The dog I rate fourth. He is courageous, faithful, monogamous in his devotion; he is your parasite, too: his failure (as compared to the cat) is that he will work for you -- I mean, willingly, gladly, ape any trick, no matter how silly, just to please you, for a pat on the head; as sound and first-rate a parasite as any, his failure is that he is a sycophant, believing that he has to show gratitude also; he will debase and violate his own dignity for your amusement: he fawns in return for a kick, he will give his life for you in battle and grieve himself to starvation over your bones. The horse I rate last. A creature capable of but one idea at a time, his strongest quality is timidity and fear. He can be tricked and cajoled by a child into breaking his limbs or his heart too in running too far too fast or jumping tings too wide or hard or high: he will eat himself to death if not guarded like a baby; if he had only one gram of the intelligence of the most backward rat, he would be the rider.

The mule I rate second. But second only because you can make him work for you. But that too only within his own rigid self-set regulations. He will not permit himself to eat too much.

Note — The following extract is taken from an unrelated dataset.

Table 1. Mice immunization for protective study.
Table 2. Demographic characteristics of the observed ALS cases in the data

He will draw a wagon or a plow, but he will not run a race. he will not try to jump anything he does not indubitably know beforehand he can jump; he will not enter any place unless he knows of his own knowledge what is on the other side; he will work for you patiently for ten years for the chance to kick you once. In a word, free of the obligations of ancestry and the responsibilities of posterity, he has conquered not only life but death too and hence is immortal; were he to vanish from the earth today, the same chanceful biological combination which produced him yesterday would produce him a thousand years hence, unaltered, unchanged, incorrigible still within the limitations which he himself had proved and tested; still free, still coping."

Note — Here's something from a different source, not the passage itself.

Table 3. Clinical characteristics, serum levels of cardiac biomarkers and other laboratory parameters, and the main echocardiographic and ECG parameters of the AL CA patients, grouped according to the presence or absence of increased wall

Thursday, February 11, 2010

Man Alone

"Man is not the most majestic of the creatures. Long before the mammals even, the dinosaurs were far more splendid. But he has what no other animal possesses, a jig-saw of faculties which alone, over three thousand million years of life, make him creative. Every animal leaves traces of what it was; man alone leaves traces of what he created."

Tuesday, February 9, 2010

The Hard Facts of Life

"I'm sure you have often noticed how ignorant people beyond thirty or forty are. I don't mean forgetful. That's specious and easy, too easy to say Oh papa (or grandpa) or mama (or gradma), they're just old; they have forgotten. Because there are some things, some of the hard facts of life, that you don't forget, no matter how old you are. There is a ditch, a chasm; as a boy you crossed it on a footlog. You come creeping and doddering back at thirty-five or forty and the footlog is gone; you may not even remember the footlog but at least you don't step out onto that empty gravity that footlog once spanned."

Monday, February 8, 2010

Nothing is Ever Lost

"Nothing is ever forgotten. Nothing is ever lost. It's too valuable."